WACO – The emergence of a new rocket docket for patent litigation in the state of Texas has at least two U.S. senators worried.

Judge Alan Albright, a former patent attorney who took the bench in 2018, is the only district judge in the Waco Division of the Western District of Texas. And in the three years he's been on the bench, his docket has grown to the point where he is presiding over roughly 25 percent of all infringement suits filed in the nation.

On Nov. 2, Sen. Thom Tillis, a Republican, and Sen. Patrick Leahy, wrote to Chief Justice John Roberts, expressing their “concern” over the patent litigation forum shopping taking place in the Western District’s Waco Division. 

“The concentration of patent litigation is no accident,” the letter states. “We understand that a single judge in this district has openly solicited cases at lawyers’ meetings and other venues and urged patent plaintiffs to file their infringement actions in his court.

“The extreme concentration of patent litigation in one district and the unseemly and inappropriate conduct that has accompanied this phenomenon are, in our view, the result of an absence of adequate rules regulating judicial assignment and venue for patent cases within a district.”

The city of Austin, which is located in the Western District, is ripe with innovators – lucrative targets for patent trolls, a name given to companies that buy up patents for the purpose of filing lawsuits.

Long before Albright began hearing a quarter of all patent infringement cases filed in the nation, the Eastern District of Texas, rather than the Western District, was the preferred home for patent trolls.

Bombarded with thousands of patent suits every year, the Eastern District, dubbed the “rocket docket” in some circles, became a venue where juries routinely doled out monstrous verdicts against tech companies.

In early 2019, Apple announced it was closing up shop, literally, in the Eastern District in hopes of escaping patent trolls.

Now some groups fear a similar pattern is already emerging in the Western District.

Earlier this year, a jury delivered a record-breaking $2.18 billion verdict against Intel in Albright’s court.
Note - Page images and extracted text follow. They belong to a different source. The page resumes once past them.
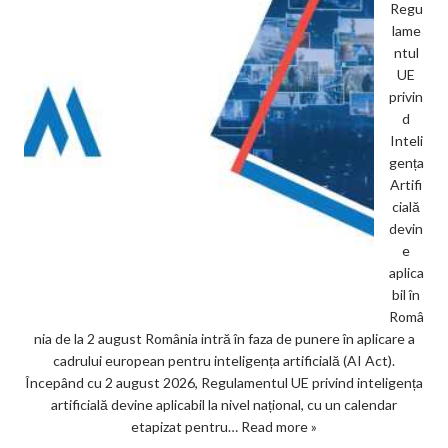
Regu
lame
ntul
UE
privin
d
Inteli
gența
Artifi
cială
devin
e
aplica
bil în
Româ
nia de la 2 august România intră în faza de punere în aplicare a
cadrului european pentru inteligența artificială (AI Act).
Începând cu 2 august 2026, Regulamentul UE privind inteligența
artificială devine aplicabil la nivel național, cu un calendar
etapizat pentru…
Read more »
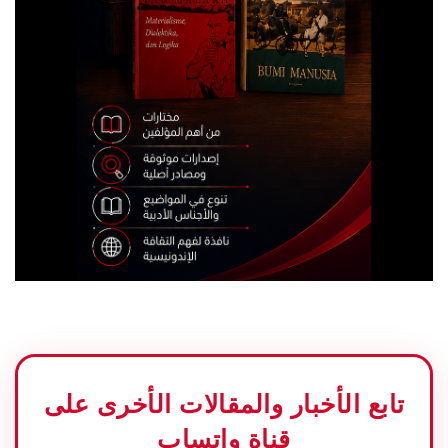
تابع الأخبار والمقالات الأخرى على
قناة واتساب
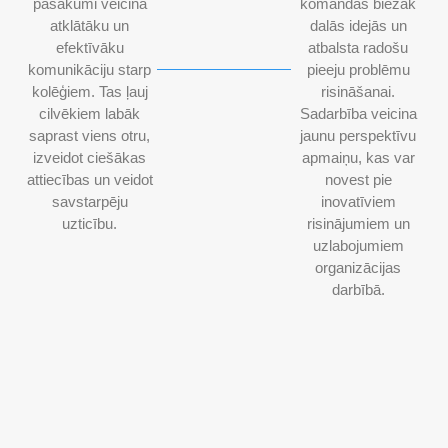
pasākumi veicina
komandas biežāk
atklātāku un
dalās idejās un
efektīvāku
atbalsta radošu
komunikāciju starp
pieeju problēmu
kolēģiem. Tas ļauj
risināšanai.
cilvēkiem labāk
Sadarbība veicina
saprast viens otru,
jaunu perspektīvu
izveidot ciešākas
apmaiņu, kas var
attiecības un veidot
novest pie
savstarpēju
inovatīviem
uzticību.
risinājumiem un
uzlabojumiem
organizācijas
darbībā.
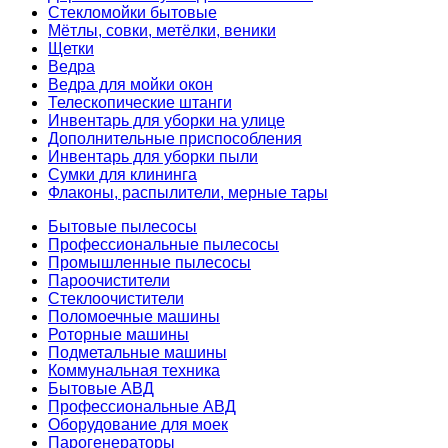
Стекломойки бытовые
Мётлы, совки, метёлки, веники
Щетки
Ведра
Ведра для мойки окон
Телескопические штанги
Инвентарь для уборки на улице
Дополнительные приспособления
Инвентарь для уборки пыли
Сумки для клининга
Флаконы, распылители, мерные тары
Бытовые пылесосы
Профессиональные пылесосы
Промышленные пылесосы
Пароочистители
Стеклоочистители
Поломоечные машины
Роторные машины
Подметальные машины
Коммунальная техника
Бытовые АВД
Профессиональные АВД
Оборудование для моек
Парогенераторы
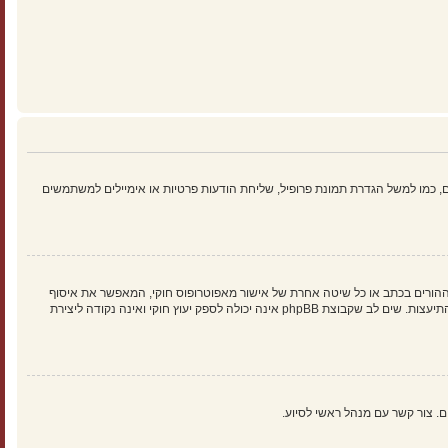
 כמו למשל הגדרת תמונת פרופיל, שליחת הודעות פרטיות או אימיילים למשתמשים
הילד של 1998, הוא חוק בארצות הברית הדורש מאתרים ברשת אשר יכולים לאסוף מידע מקטינים מתחת לגיל 13 לדרוש הסכמה מההורים בכתב או כל שיטה אחרת של אישור מאפוטרופוס חוקי, המאפשר את איסוף
פרטי הזיהוי האישיים מקטין מתחת לגיל 14 13. אם אינך בטוח אם חוק זה חל לגביך בתור מישהו המנסה להירשם או לאתר אשר אליו אתה מנסה להירשם, צור קשר עם יועץ חוקי להתיעצות. שים לב שקבוצת phpBB אינה יכולה לספק יעוץ חוקי ואינה נקודה ליצירת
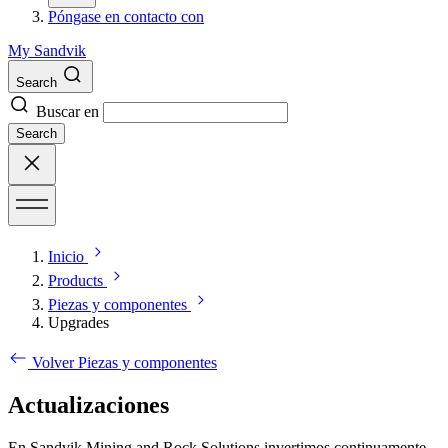
Póngase en contacto con
My Sandvik
Search
Buscar en
Search
Inicio
Products
Piezas y componentes
Upgrades
Volver Piezas y componentes
Actualizaciones
En Sandvik Mining and Rock Solutions invertimos continuamente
Albright’s growing patent docket even prompted the Computer and Communications Industry Association to create a website, Expose Patent Trolls – a site dedicated to informing Texans that patent trolls have “found a welcoming court in Waco.”  

Tillis and Leahy are asking Roberts to direct the Judicial Conference to conduct a study of actual and potential abuses “that the present situation has enabled.”

“Additionally, we ask that such a study consider and implement appropriate reforms that you can take to address this issue,” the letter states. “Finally, we ask that such a report provide legislative recommendations to ensure this problem does not arise in the future.”

CCIA members employ almost one million workers and generate more than $540 billion in annual revenue. The Association’s members include computer and communications companies, equipment manufacturers, software developers, service providers, re-sellers, integrators and financial service companies.